> AIM OF THE EXERCISE
How many lines of the listing below contain the word "изделие"? Reply with that number alone.

--- START ---

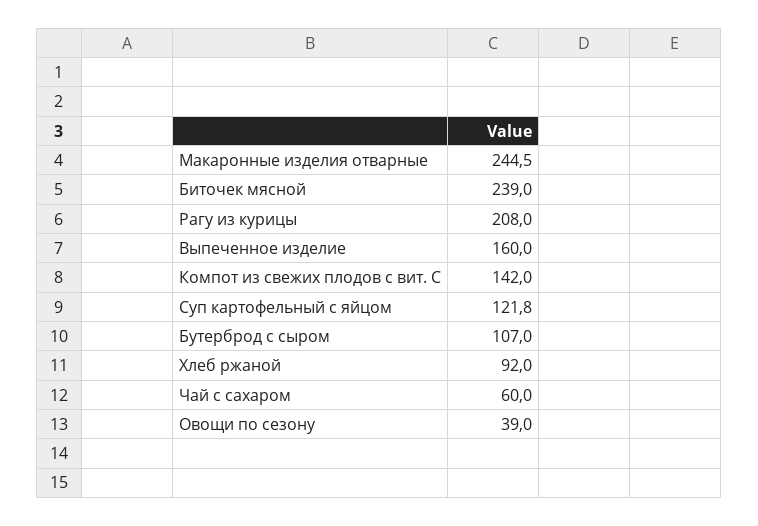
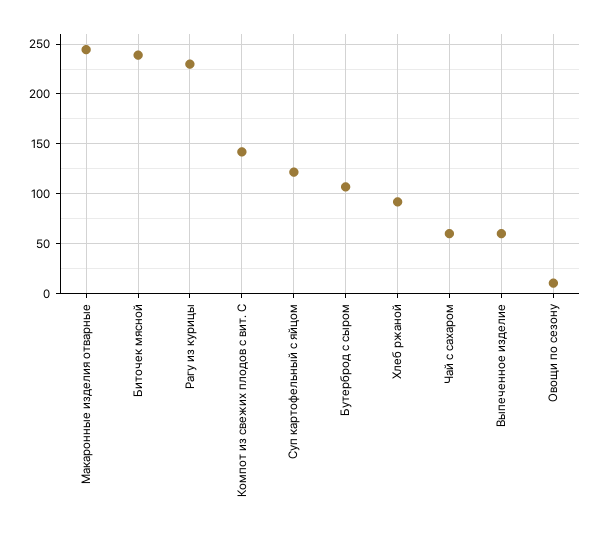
  {
    "Макаронные изделия отварные": 244.5,
    "Биточек мясной": 239,
-   "Рагу из курицы": 208,
+   "Рагу из курицы": 230,
-   "Выпеченное изделие": 160,
+   "Выпеченное изделие": 60,
    "Компот из свежих плодов с вит. С": 142,
    "Суп картофельный с яйцом": 121.8,
    "Бутерброд с сыром": 107,
    "Хлеб ржаной": 92,
    "Чай с сахаром": 60,
-   "Овощи по сезону": 39
+   "Овощи по сезону": 10
  }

--- END ---

> RESPONSE BELOW
2